(Collected data)
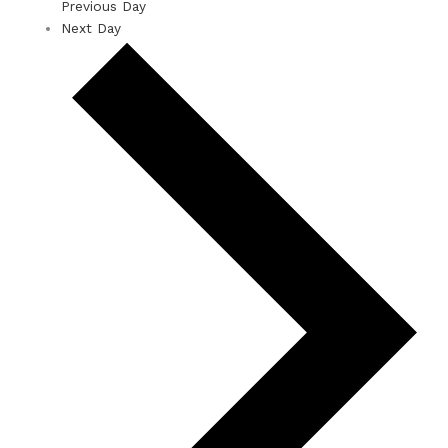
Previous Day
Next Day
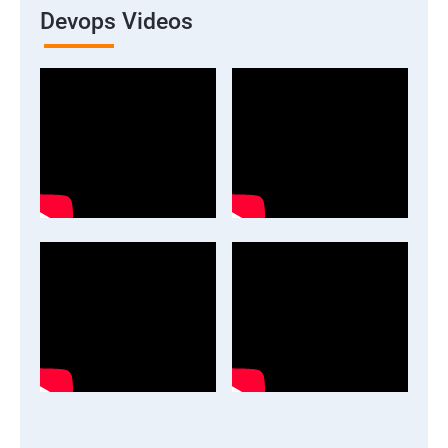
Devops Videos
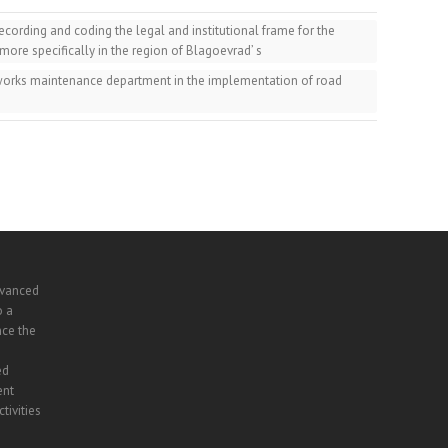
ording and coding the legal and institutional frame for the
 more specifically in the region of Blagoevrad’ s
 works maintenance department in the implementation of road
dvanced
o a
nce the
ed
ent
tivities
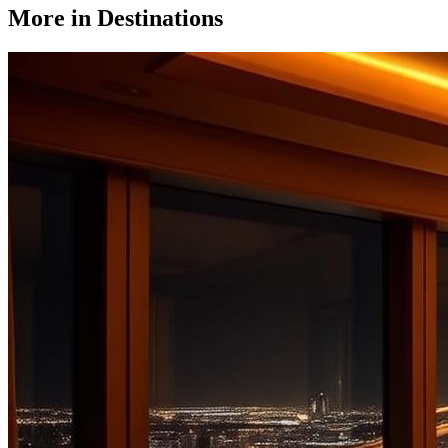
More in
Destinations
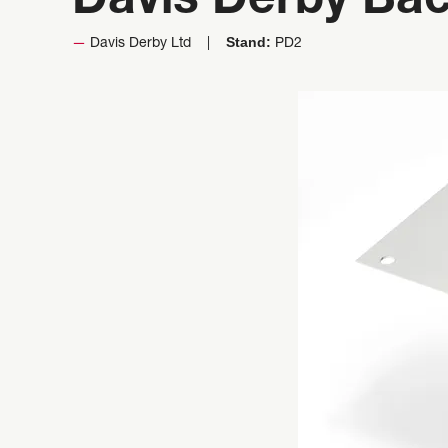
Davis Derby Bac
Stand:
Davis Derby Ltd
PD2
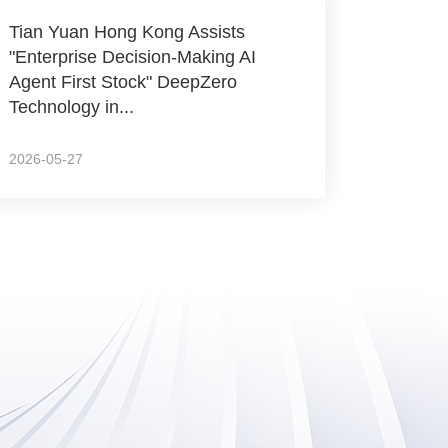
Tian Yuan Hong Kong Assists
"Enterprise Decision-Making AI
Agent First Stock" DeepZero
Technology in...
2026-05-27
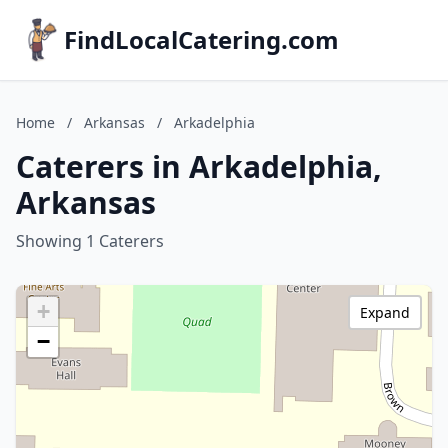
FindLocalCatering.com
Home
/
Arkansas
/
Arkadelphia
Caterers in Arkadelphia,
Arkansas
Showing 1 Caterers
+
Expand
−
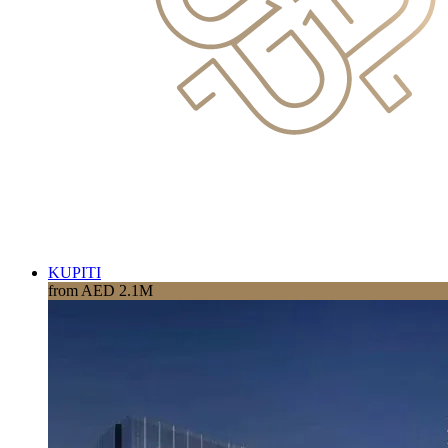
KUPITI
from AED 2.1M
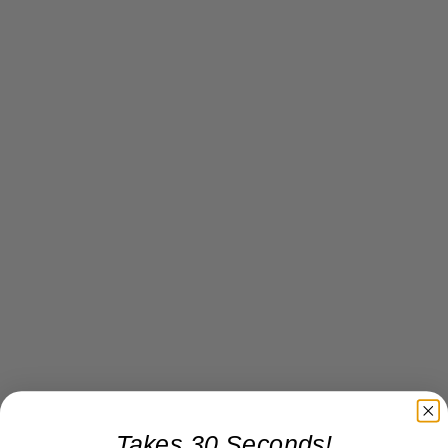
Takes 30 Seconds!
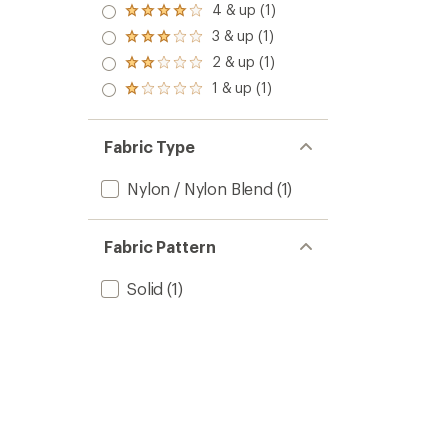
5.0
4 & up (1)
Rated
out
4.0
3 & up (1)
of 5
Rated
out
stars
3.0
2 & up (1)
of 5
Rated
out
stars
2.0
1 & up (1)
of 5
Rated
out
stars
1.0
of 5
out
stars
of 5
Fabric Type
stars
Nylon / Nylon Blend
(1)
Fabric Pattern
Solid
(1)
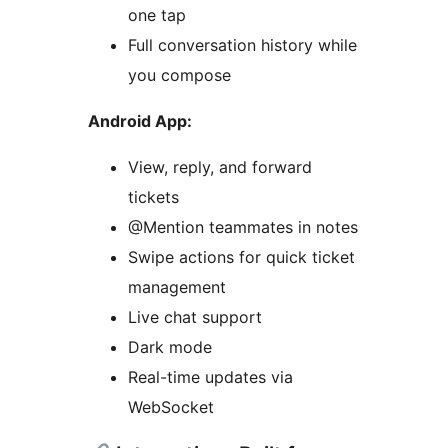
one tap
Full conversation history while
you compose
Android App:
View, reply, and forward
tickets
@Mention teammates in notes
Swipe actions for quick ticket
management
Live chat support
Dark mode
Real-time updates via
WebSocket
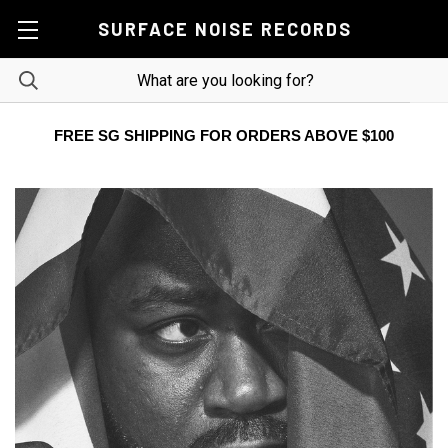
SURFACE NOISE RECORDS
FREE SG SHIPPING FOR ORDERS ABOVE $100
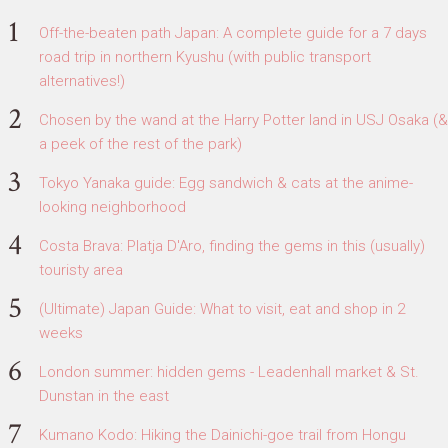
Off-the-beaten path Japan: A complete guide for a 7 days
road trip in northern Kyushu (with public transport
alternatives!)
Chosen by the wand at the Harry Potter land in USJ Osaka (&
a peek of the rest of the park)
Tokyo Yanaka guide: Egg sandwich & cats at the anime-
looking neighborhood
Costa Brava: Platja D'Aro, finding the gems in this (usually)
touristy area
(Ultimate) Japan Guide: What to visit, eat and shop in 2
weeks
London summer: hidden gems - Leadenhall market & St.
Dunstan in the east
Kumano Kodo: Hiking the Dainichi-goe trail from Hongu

* * *

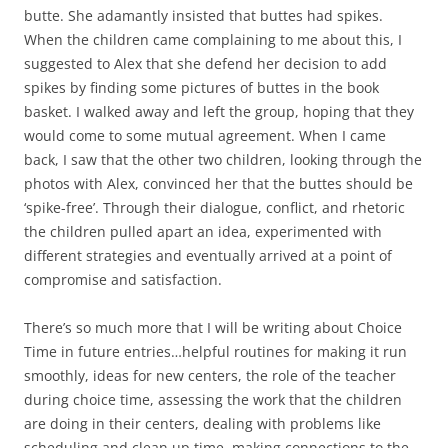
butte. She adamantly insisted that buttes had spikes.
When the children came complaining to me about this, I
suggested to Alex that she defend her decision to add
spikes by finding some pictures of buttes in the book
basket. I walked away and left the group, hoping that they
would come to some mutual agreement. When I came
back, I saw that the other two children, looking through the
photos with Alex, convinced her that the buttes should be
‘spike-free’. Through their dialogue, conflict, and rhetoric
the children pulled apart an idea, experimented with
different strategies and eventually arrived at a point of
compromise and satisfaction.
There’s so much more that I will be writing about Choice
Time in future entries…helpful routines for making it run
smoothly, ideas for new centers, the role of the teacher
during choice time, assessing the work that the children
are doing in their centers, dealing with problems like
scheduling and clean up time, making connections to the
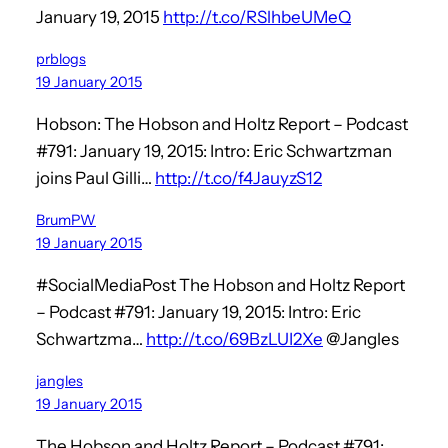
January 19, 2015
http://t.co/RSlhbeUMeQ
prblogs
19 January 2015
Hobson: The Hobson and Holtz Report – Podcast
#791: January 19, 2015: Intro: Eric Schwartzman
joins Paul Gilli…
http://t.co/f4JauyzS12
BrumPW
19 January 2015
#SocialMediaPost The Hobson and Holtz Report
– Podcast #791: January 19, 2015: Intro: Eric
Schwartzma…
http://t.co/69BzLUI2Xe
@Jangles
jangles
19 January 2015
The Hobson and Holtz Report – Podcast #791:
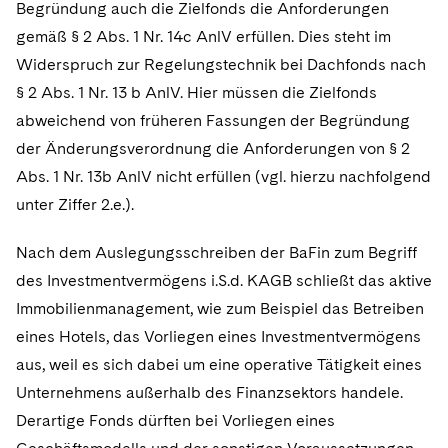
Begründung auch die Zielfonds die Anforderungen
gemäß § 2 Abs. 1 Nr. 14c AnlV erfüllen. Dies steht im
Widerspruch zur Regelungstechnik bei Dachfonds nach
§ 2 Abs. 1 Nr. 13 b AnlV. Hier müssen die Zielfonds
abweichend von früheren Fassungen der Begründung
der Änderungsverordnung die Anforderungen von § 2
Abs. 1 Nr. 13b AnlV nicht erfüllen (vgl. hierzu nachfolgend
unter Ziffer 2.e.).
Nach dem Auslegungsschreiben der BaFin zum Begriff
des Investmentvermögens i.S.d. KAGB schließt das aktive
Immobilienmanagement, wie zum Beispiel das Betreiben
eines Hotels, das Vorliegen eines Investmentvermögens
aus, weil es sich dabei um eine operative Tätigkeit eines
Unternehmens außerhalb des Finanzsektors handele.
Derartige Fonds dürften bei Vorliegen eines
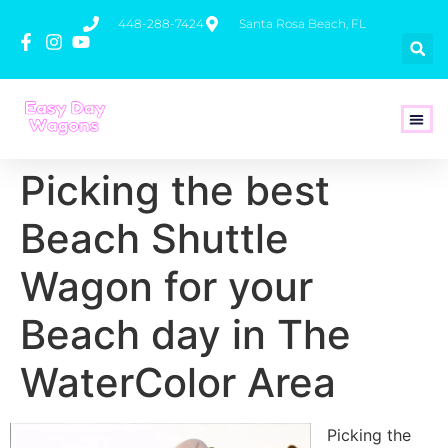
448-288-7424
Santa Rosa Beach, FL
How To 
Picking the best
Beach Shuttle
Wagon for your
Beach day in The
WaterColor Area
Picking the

Work request: Given the records above, return the lines starting at the one that holds "compromise and satisfaction." and ending at the one that holds "#SocialMediaPost The Hobson and Holtz Report", exactly, and nothing besides; leave every picture out.

Exercise output:
compromise and satisfaction.
There’s so much more that I will be writing about Choice
Time in future entries…helpful routines for making it run
smoothly, ideas for new centers, the role of the teacher
during choice time, assessing the work that the children
are doing in their centers, dealing with problems like
scheduling and clean up time, making connections to the
January 19, 2015
http://t.co/RSlhbeUMeQ
prblogs
19 January 2015
Hobson: The Hobson and Holtz Report – Podcast
#791: January 19, 2015: Intro: Eric Schwartzman
joins Paul Gilli…
http://t.co/f4JauyzS12
BrumPW
19 January 2015
#SocialMediaPost The Hobson and Holtz Report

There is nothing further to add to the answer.